Stored entries:
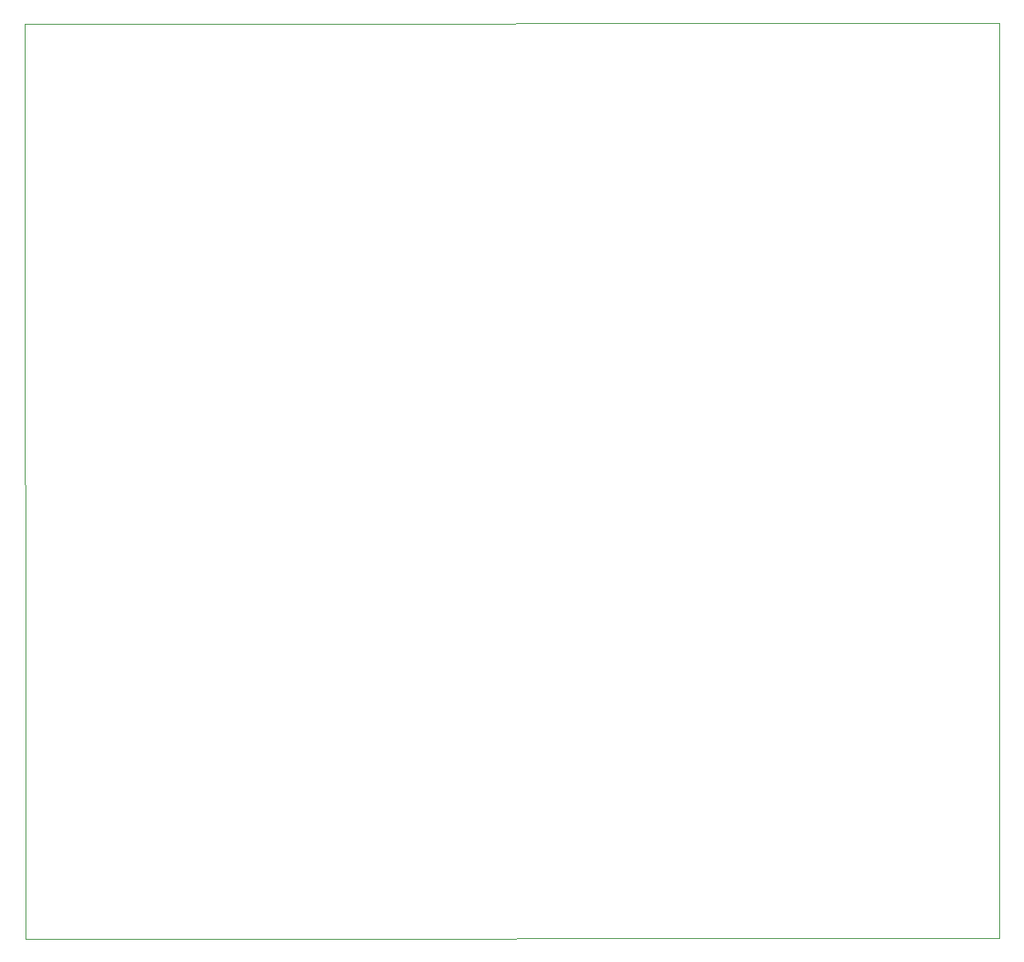
<source format=gbr>
%TF.GenerationSoftware,KiCad,Pcbnew,(5.1.10)-1*%
%TF.CreationDate,2022-05-26T21:18:39-05:00*%
%TF.ProjectId,SE,53452e6b-6963-4616-945f-706362585858,rev?*%
%TF.SameCoordinates,Original*%
%TF.FileFunction,Profile,NP*%
%FSLAX46Y46*%
G04 Gerber Fmt 4.6, Leading zero omitted, Abs format (unit mm)*
G04 Created by KiCad (PCBNEW (5.1.10)-1) date 2022-05-26 21:18:39*
%MOMM*%
%LPD*%
G01*
G04 APERTURE LIST*
%TA.AperFunction,Profile*%
%ADD10C,0.100000*%
%TD*%
G04 APERTURE END LIST*
D10*
X211720000Y-151850000D02*
X211650000Y-57830000D01*
X111730000Y-151930000D02*
X211720000Y-151850000D01*
X111620000Y-57890000D02*
X111730000Y-151930000D01*
X211650000Y-57830000D02*
X111620000Y-57890000D01*
M02*

</source>
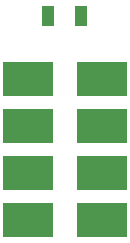
<source format=gbp>
%FSLAX25Y25*%
%MOIN*%
G70*
G01*
G75*
G04 Layer_Color=6049101*
%ADD10P,0.08352X4X285.0*%
%ADD11P,0.08352X4X165.0*%
%ADD12R,0.05906X0.05906*%
%ADD13C,0.02500*%
%ADD14C,0.16500*%
%ADD15C,0.04000*%
%ADD16R,0.05000X0.08000*%
%ADD17R,0.17716X0.12205*%
%ADD18C,0.01000*%
%ADD19P,0.06937X4X285.0*%
%ADD20P,0.06937X4X165.0*%
%ADD21R,0.04906X0.04906*%
%ADD22R,0.04000X0.07000*%
%ADD23R,0.16716X0.11205*%
D22*
X432000Y581500D02*
D03*
X443000D02*
D03*
D23*
X425500Y513500D02*
D03*
Y529248D02*
D03*
Y544996D02*
D03*
X450106Y513500D02*
D03*
Y529248D02*
D03*
Y544996D02*
D03*
X425500Y560744D02*
D03*
X450106D02*
D03*
M02*

</source>
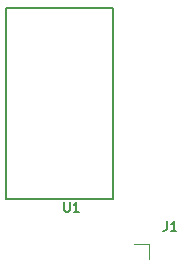
<source format=gto>
%TF.GenerationSoftware,KiCad,Pcbnew,7.0.10*%
%TF.CreationDate,2024-02-19T13:55:26+09:00*%
%TF.ProjectId,trackball,74726163-6b62-4616-9c6c-2e6b69636164,rev?*%
%TF.SameCoordinates,Original*%
%TF.FileFunction,Legend,Top*%
%TF.FilePolarity,Positive*%
%FSLAX46Y46*%
G04 Gerber Fmt 4.6, Leading zero omitted, Abs format (unit mm)*
G04 Created by KiCad (PCBNEW 7.0.10) date 2024-02-19 13:55:26*
%MOMM*%
%LPD*%
G01*
G04 APERTURE LIST*
%ADD10C,0.150000*%
%ADD11C,0.120000*%
%ADD12C,0.200000*%
G04 APERTURE END LIST*
D10*
X56723333Y-61387295D02*
X56723333Y-61958723D01*
X56723333Y-61958723D02*
X56685238Y-62073009D01*
X56685238Y-62073009D02*
X56609047Y-62149200D01*
X56609047Y-62149200D02*
X56494762Y-62187295D01*
X56494762Y-62187295D02*
X56418571Y-62187295D01*
X57523333Y-62187295D02*
X57066190Y-62187295D01*
X57294762Y-62187295D02*
X57294762Y-61387295D01*
X57294762Y-61387295D02*
X57218571Y-61501580D01*
X57218571Y-61501580D02*
X57142381Y-61577771D01*
X57142381Y-61577771D02*
X57066190Y-61615866D01*
X48010476Y-59772295D02*
X48010476Y-60419914D01*
X48010476Y-60419914D02*
X48048571Y-60496104D01*
X48048571Y-60496104D02*
X48086666Y-60534200D01*
X48086666Y-60534200D02*
X48162857Y-60572295D01*
X48162857Y-60572295D02*
X48315238Y-60572295D01*
X48315238Y-60572295D02*
X48391428Y-60534200D01*
X48391428Y-60534200D02*
X48429523Y-60496104D01*
X48429523Y-60496104D02*
X48467619Y-60419914D01*
X48467619Y-60419914D02*
X48467619Y-59772295D01*
X49267618Y-60572295D02*
X48810475Y-60572295D01*
X49039047Y-60572295D02*
X49039047Y-59772295D01*
X49039047Y-59772295D02*
X48962856Y-59886580D01*
X48962856Y-59886580D02*
X48886666Y-59962771D01*
X48886666Y-59962771D02*
X48810475Y-60000866D01*
D11*
%TO.C,J1*%
X53950000Y-63305000D02*
X55220000Y-63305000D01*
X55220000Y-63305000D02*
X55220000Y-64575000D01*
D12*
%TO.C,U1*%
X43050000Y-43290000D02*
X43050000Y-59490000D01*
X43050000Y-59490000D02*
X52150000Y-59490000D01*
X52150000Y-43290000D02*
X43050000Y-43290000D01*
X52150000Y-59490000D02*
X52150000Y-43290000D01*
%TD*%
M02*

</source>
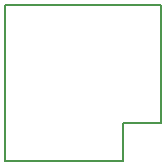
<source format=gbr>
G04 DipTrace 2.4.0.2*
%INBoardOutline.gbr*%
%MOIN*%
%ADD11C,0.0055*%
%FSLAX44Y44*%
G04*
G70*
G90*
G75*
G01*
%LNBoardOutline*%
%LPD*%
X7877Y3940D2*
D11*
Y5220D1*
X9157D1*
Y9157D1*
X3940D1*
Y5220D1*
Y3940D1*
X7877D1*
M02*

</source>
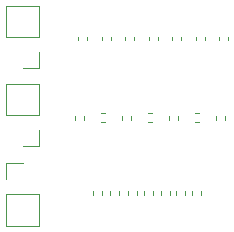
<source format=gbr>
%TF.GenerationSoftware,KiCad,Pcbnew,9.0.6*%
%TF.CreationDate,2026-02-25T04:49:12+07:00*%
%TF.ProjectId,solder_test_board,736f6c64-6572-45f7-9465-73745f626f61,rev?*%
%TF.SameCoordinates,Original*%
%TF.FileFunction,Legend,Top*%
%TF.FilePolarity,Positive*%
%FSLAX46Y46*%
G04 Gerber Fmt 4.6, Leading zero omitted, Abs format (unit mm)*
G04 Created by KiCad (PCBNEW 9.0.6) date 2026-02-25 04:49:12*
%MOMM*%
%LPD*%
G01*
G04 APERTURE LIST*
%ADD10C,0.120000*%
G04 APERTURE END LIST*
D10*
%TO.C,R17*%
X42671000Y-38507641D02*
X42671000Y-38200359D01*
X41911000Y-38507641D02*
X41911000Y-38200359D01*
%TO.C,R21*%
X47372000Y-38507641D02*
X47372000Y-38200359D01*
X48132000Y-38507641D02*
X48132000Y-38200359D01*
%TO.C,R20*%
X46735000Y-38200359D02*
X46735000Y-38507641D01*
X45975000Y-38200359D02*
X45975000Y-38507641D01*
%TO.C,R19*%
X44705000Y-38507641D02*
X44705000Y-38200359D01*
X45465000Y-38507641D02*
X45465000Y-38200359D01*
%TO.C,R18*%
X44068000Y-38200359D02*
X44068000Y-38507641D01*
X43308000Y-38200359D02*
X43308000Y-38507641D01*
%TO.C,R16*%
X41147000Y-38200359D02*
X41147000Y-38507641D01*
X40387000Y-38200359D02*
X40387000Y-38507641D01*
%TO.C,R15*%
X38947000Y-38507641D02*
X38947000Y-38200359D01*
X39707000Y-38507641D02*
X39707000Y-38200359D01*
%TO.C,R14*%
X49406000Y-32159641D02*
X49406000Y-31852359D01*
X50166000Y-32159641D02*
X50166000Y-31852359D01*
%TO.C,R13*%
X47642359Y-31626000D02*
X47949641Y-31626000D01*
X47642359Y-32386000D02*
X47949641Y-32386000D01*
%TO.C,R12*%
X45426000Y-32159641D02*
X45426000Y-31852359D01*
X46186000Y-32159641D02*
X46186000Y-31852359D01*
%TO.C,R11*%
X43662359Y-31626000D02*
X43969641Y-31626000D01*
X43662359Y-32386000D02*
X43969641Y-32386000D01*
%TO.C,R10*%
X41446000Y-32159641D02*
X41446000Y-31852359D01*
X42206000Y-32159641D02*
X42206000Y-31852359D01*
%TO.C,R9*%
X39682359Y-31626000D02*
X39989641Y-31626000D01*
X39682359Y-32386000D02*
X39989641Y-32386000D01*
%TO.C,R8*%
X37466000Y-32159641D02*
X37466000Y-31852359D01*
X38226000Y-32159641D02*
X38226000Y-31852359D01*
%TO.C,J3*%
X31640000Y-35831000D02*
X33020000Y-35831000D01*
X31640000Y-37211000D02*
X31640000Y-35831000D01*
X31640000Y-38481000D02*
X31640000Y-41131000D01*
X31640000Y-38481000D02*
X34400000Y-38481000D01*
X31640000Y-41131000D02*
X34400000Y-41131000D01*
X34400000Y-38481000D02*
X34400000Y-41131000D01*
%TO.C,J2*%
X34400000Y-34400000D02*
X33020000Y-34400000D01*
X34400000Y-33020000D02*
X34400000Y-34400000D01*
X34400000Y-31750000D02*
X34400000Y-29100000D01*
X34400000Y-31750000D02*
X31640000Y-31750000D01*
X34400000Y-29100000D02*
X31640000Y-29100000D01*
X31640000Y-31750000D02*
X31640000Y-29100000D01*
%TO.C,R7*%
X49658000Y-25424641D02*
X49658000Y-25117359D01*
X50418000Y-25424641D02*
X50418000Y-25117359D01*
%TO.C,R6*%
X47668000Y-25424641D02*
X47668000Y-25117359D01*
X48428000Y-25424641D02*
X48428000Y-25117359D01*
%TO.C,R5*%
X45678000Y-25424641D02*
X45678000Y-25117359D01*
X46438000Y-25424641D02*
X46438000Y-25117359D01*
%TO.C,R4*%
X43688000Y-25424641D02*
X43688000Y-25117359D01*
X44448000Y-25424641D02*
X44448000Y-25117359D01*
%TO.C,R3*%
X41698000Y-25424641D02*
X41698000Y-25117359D01*
X42458000Y-25424641D02*
X42458000Y-25117359D01*
%TO.C,R2*%
X39708000Y-25424641D02*
X39708000Y-25117359D01*
X40468000Y-25424641D02*
X40468000Y-25117359D01*
%TO.C,R1*%
X37718000Y-25424641D02*
X37718000Y-25117359D01*
X38478000Y-25424641D02*
X38478000Y-25117359D01*
%TO.C,J1*%
X34398000Y-27796000D02*
X33018000Y-27796000D01*
X34398000Y-26416000D02*
X34398000Y-27796000D01*
X34398000Y-25146000D02*
X34398000Y-22496000D01*
X34398000Y-25146000D02*
X31638000Y-25146000D01*
X34398000Y-22496000D02*
X31638000Y-22496000D01*
X31638000Y-25146000D02*
X31638000Y-22496000D01*
%TD*%
M02*

</source>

WHAT IS EXPECTED - All lines above from the line with "X44705000Y-38507641D02*" through the line with "X47642359Y-32386000D02*", both included, are to be set down exactly, with nothing else.

WRITTEN RESPONSE -
X44705000Y-38507641D02*
X44705000Y-38200359D01*
X45465000Y-38507641D02*
X45465000Y-38200359D01*
%TO.C,R18*%
X44068000Y-38200359D02*
X44068000Y-38507641D01*
X43308000Y-38200359D02*
X43308000Y-38507641D01*
%TO.C,R16*%
X41147000Y-38200359D02*
X41147000Y-38507641D01*
X40387000Y-38200359D02*
X40387000Y-38507641D01*
%TO.C,R15*%
X38947000Y-38507641D02*
X38947000Y-38200359D01*
X39707000Y-38507641D02*
X39707000Y-38200359D01*
%TO.C,R14*%
X49406000Y-32159641D02*
X49406000Y-31852359D01*
X50166000Y-32159641D02*
X50166000Y-31852359D01*
%TO.C,R13*%
X47642359Y-31626000D02*
X47949641Y-31626000D01*
X47642359Y-32386000D02*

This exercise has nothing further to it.